■ Exercise requirements
Rewrite the lines below with "Platte" in place of every "Blech" and nothing else changed, leaving out the pictures.

■ Task input
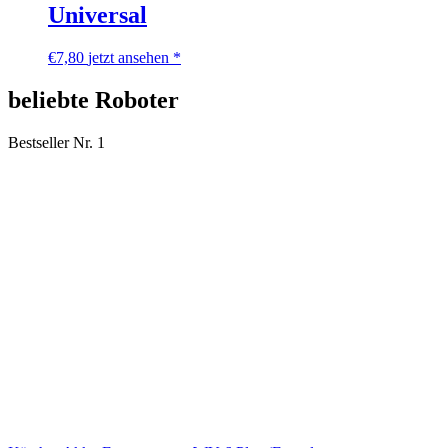
Universal
€
7,80
jetzt ansehen *
beliebte Roboter
Bestseller Nr. 1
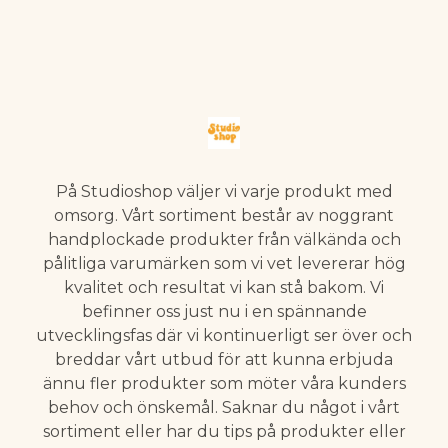
På Studioshop väljer vi varje produkt med
omsorg. Vårt sortiment består av noggrant
handplockade produkter från välkända och
pålitliga varumärken som vi vet levererar hög
kvalitet och resultat vi kan stå bakom. Vi
befinner oss just nu i en spännande
utvecklingsfas där vi kontinuerligt ser över och
breddar vårt utbud för att kunna erbjuda
ännu fler produkter som möter våra kunders
behov och önskemål. Saknar du något i vårt
sortiment eller har du tips på produkter eller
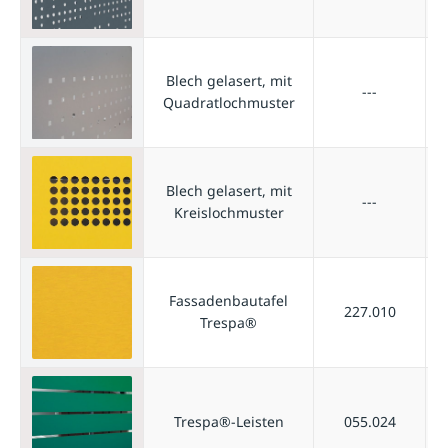
Blech gelasert, mit
---
Quadratlochmuster
Blech gelasert, mit
---
Kreislochmuster
Fassadenbautafel
227.010
Trespa®
Trespa®-Leisten
055.024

■ Exercise solution
Universal
€
7,80
jetzt ansehen *
beliebte Roboter
Bestseller Nr. 1
På Studioshop väljer vi varje produkt med
omsorg. Vårt sortiment består av noggrant
handplockade produkter från välkända och
pålitliga varumärken som vi vet levererar hög
kvalitet och resultat vi kan stå bakom. Vi
befinner oss just nu i en spännande
utvecklingsfas där vi kontinuerligt ser över och
breddar vårt utbud för att kunna erbjuda
ännu fler produkter som möter våra kunders
behov och önskemål. Saknar du något i vårt
sortiment eller har du tips på produkter eller
Platte gelasert, mit
---
Quadratlochmuster
Platte gelasert, mit
---
Kreislochmuster
Fassadenbautafel
227.010
Trespa®
Trespa®-Leisten
055.024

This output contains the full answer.